ОТРЫВОК =
***

Значит. К числу моментов, которые никогда не мог понять я, и могу только поделиться с вами своими сомнениями, – относится искрометный необыкновенный юмор великого классика русской литературы – Николая Васильевича Гоголя. …Когда-то я прочитал у Хемингуэя, что он, Хемингуэй, прочитал «Записки Пиквикского клуба» Диккенса, и в том случае, если это смешная книга, то значит у него, у Хемингуэя, нет ни капли юмора. Я не хочу уподобить себя Хемингуэю, а Гоголя – Диккенсу, но. Если Гоголь смешон, значит, у меня с юмором плохо. Никогда не мог я заставить себя улыбнуться над Гоголем. Напротив, всегда это казалось мне достаточно тяжеловесным, и каким-то даже не очень высокопробным. Этот юмор представлялся мне, простите меня великодушно, тупым. Возможно, тупой я сам, даже вероятнее тупой я сам, но по-моему этот юмор все-таки тупой.

И еще одно. Понимаете, Гоголь и Лермонтов писали настолько по-разному, настолько разным языком, с разными интонациями, а кроме того, Гоголь и Лермонтов были настолько разными людьми – ничего общего, что я очень сильно сомневаюсь, что можно одному человеку в одно и то же время любить и Лермонтова, и Гоголя. Что-то тут не получается. Вот эта какая-то внутрилитературная бисексуальность вызывает у меня большое недоверие.

Дело в том, что в России в XIX веке уже сформировались как бы два народа: высший класс – дворянство, которые говорили более по-французски, чем по-русски, которые одевались так, как одеваются в Европе, которые читали европейскую литературу. И большая часть народа, – которая иначе одевалась, иначе питалась, иначе себя вела, имела иные представления о правилах хорошего тона и о хамстве, – а кроме того, говорила иным языком.

И если Лермонтов был, пожалуй, первым в русской литературе, кто стал писать по-французски на русском языке, потому что в «Герое нашего времени» сплошь и рядом французская постановка фразы, французская конструкция, французский синтаксис и французская интонация. А поскольку у Лермонтова было очень-очень хорошо со словесным и музыкальным слухом, то проза у него – совершенно замечательная. Но после Лермонтова никто уже в XIX веке так в России писать не мог.

То вот Гоголь писал совсем другим, таким вот простым языком, который не имел никакого отношения ни к чему французскому, зато имел некоторое отношение к тяжеловесной немецкой грамматике, внедренной по указу государя императора Петра Великого Алексеевича в школах, даже в начальных училищах преподавали эти основы, и это был немного германизированный по конструкциям, тяжеловесный и неловкий просторечный русский язык. Тяжеловатый язык, который в общем и целом канул в Лету, потому что в культурную традицию вошел все-таки верхний, культурный, интеллигентский, дворянский отфранцузский язык.

Вот поэтому, я думаю, читать Гоголя очень тяжело, и юмор – был в нем? – могут почувствовать совсем, совсем не все. Так что, если вам будет совсем не смешно над «Вечерами на хуторе близ Диканьки» или над чем-либо еще, не надо огорчаться. А если кто-то из вас прочтет, что заходит молодой Гоголь в типографию, а там наборщики хохочут, просто работать не могут – это они читают «Вечера на хуторе близ Диканьки», – ну так это он сам распространял такой слух, пытаясь кокетничать в том роде, что, видимо, надо мной только простолюдины и смеются. Ну как-то образованные классы меньше немного смеялись, и не тот язык, понимаете.

***

ЗАДАНИЕ = Верните дословно часть отрывка о Гоголе от «И еще одно.» до «меня большое недоверие.» включительно. Приведённые данные для работы не нужны.

***

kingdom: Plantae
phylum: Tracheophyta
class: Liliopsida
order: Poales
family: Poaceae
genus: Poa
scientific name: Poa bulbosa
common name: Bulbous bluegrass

***

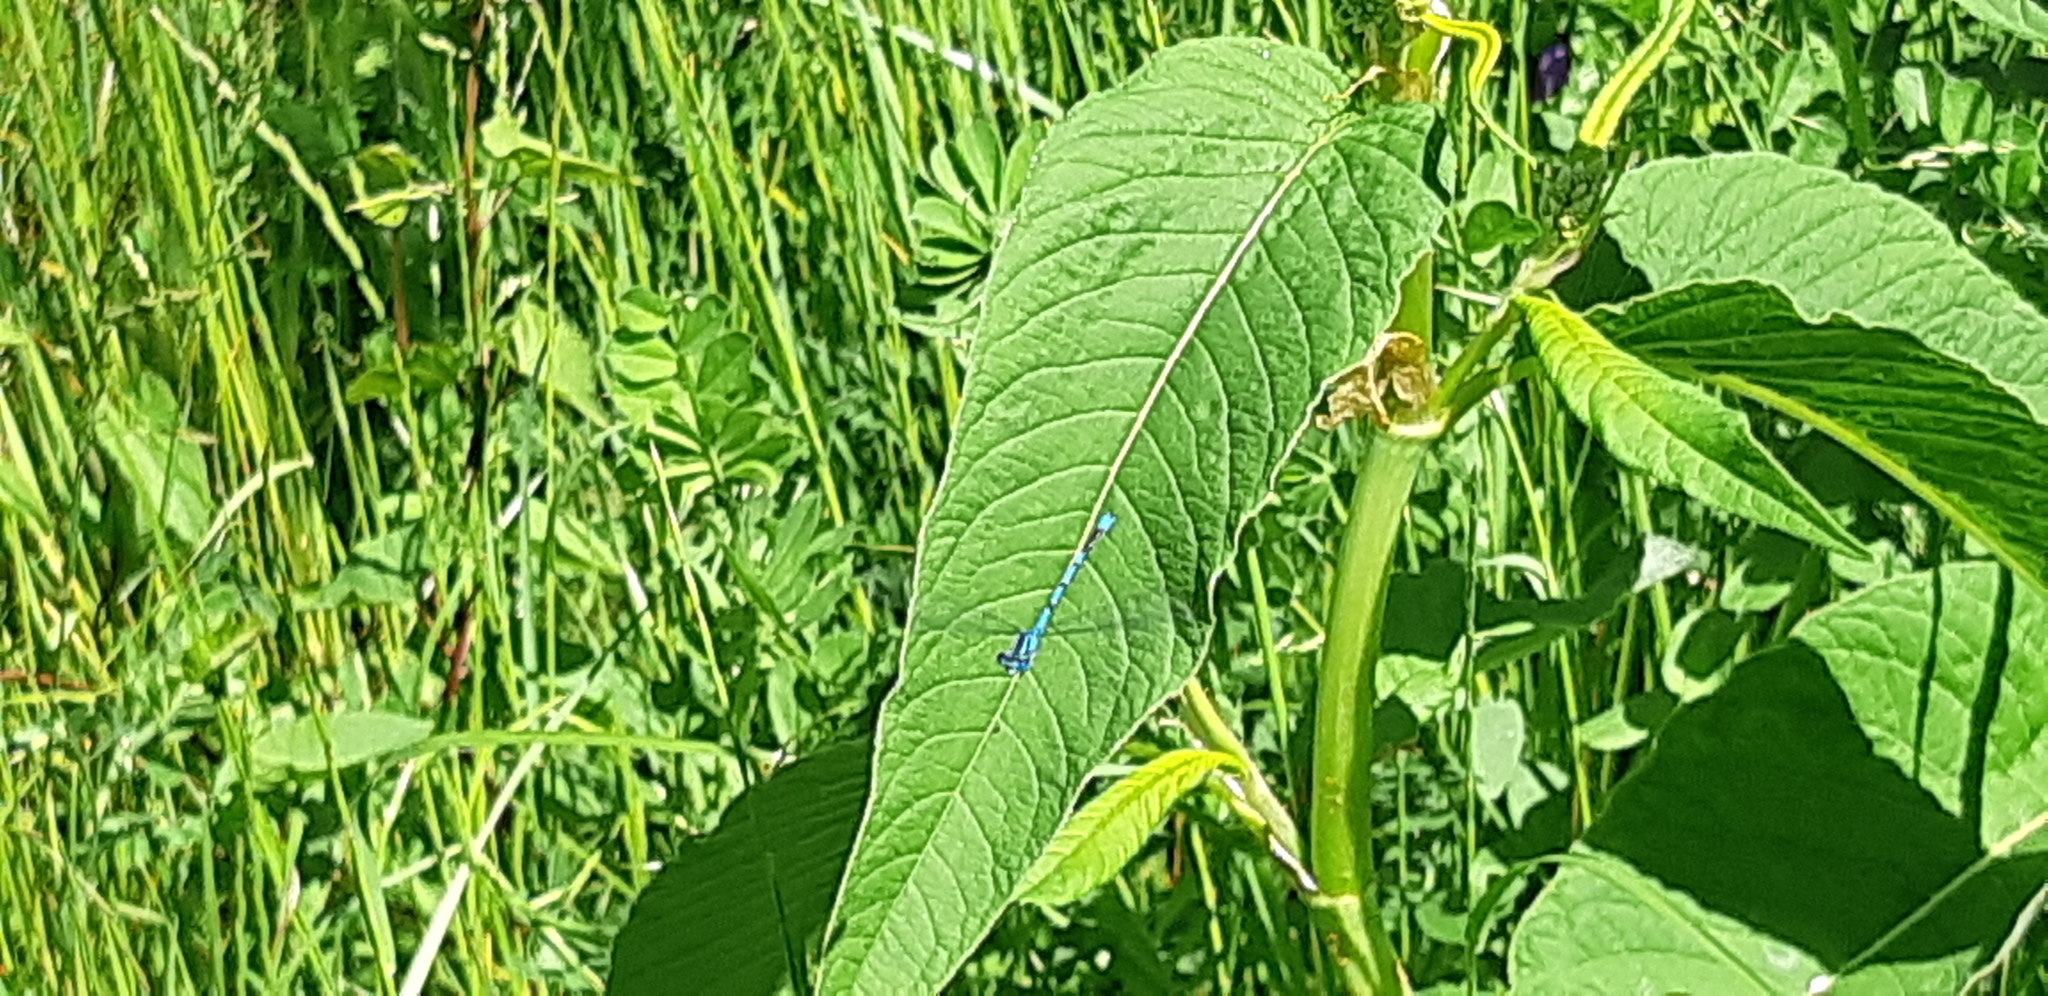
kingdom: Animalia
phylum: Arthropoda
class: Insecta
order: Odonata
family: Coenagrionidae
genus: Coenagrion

***

РЕЗУЛЬТАТ =
И еще одно. Понимаете, Гоголь и Лермонтов писали настолько по-разному, настолько разным языком, с разными интонациями, а кроме того, Гоголь и Лермонтов были настолько разными людьми – ничего общего, что я очень сильно сомневаюсь, что можно одному человеку в одно и то же время любить и Лермонтова, и Гоголя. Что-то тут не получается. Вот эта какая-то внутрилитературная бисексуальность вызывает у меня большое недоверие.